• _Work to be completed_
Each line from the one containing "являются памятники истории" through the end of the entries below should be transcribed exactly, and no other line.

#####

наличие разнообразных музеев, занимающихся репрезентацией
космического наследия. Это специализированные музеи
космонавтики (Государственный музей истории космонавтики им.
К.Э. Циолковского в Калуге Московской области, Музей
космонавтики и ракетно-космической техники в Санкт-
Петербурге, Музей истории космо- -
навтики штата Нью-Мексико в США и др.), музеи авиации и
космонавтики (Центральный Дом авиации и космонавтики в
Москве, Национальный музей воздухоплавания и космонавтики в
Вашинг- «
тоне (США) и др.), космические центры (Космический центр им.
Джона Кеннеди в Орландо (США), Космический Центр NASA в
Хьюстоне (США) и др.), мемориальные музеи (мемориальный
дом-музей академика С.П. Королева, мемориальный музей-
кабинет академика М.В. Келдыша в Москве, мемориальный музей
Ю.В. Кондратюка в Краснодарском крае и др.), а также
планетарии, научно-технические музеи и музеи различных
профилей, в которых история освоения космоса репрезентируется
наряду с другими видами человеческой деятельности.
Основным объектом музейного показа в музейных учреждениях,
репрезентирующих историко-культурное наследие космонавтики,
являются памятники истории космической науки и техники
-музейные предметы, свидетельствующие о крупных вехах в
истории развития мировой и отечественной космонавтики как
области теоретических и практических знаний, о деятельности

#####

• _Response to the task_
являются памятники истории космической науки и техники
-музейные предметы, свидетельствующие о крупных вехах в
истории развития мировой и отечественной космонавтики как
области теоретических и практических знаний, о деятельности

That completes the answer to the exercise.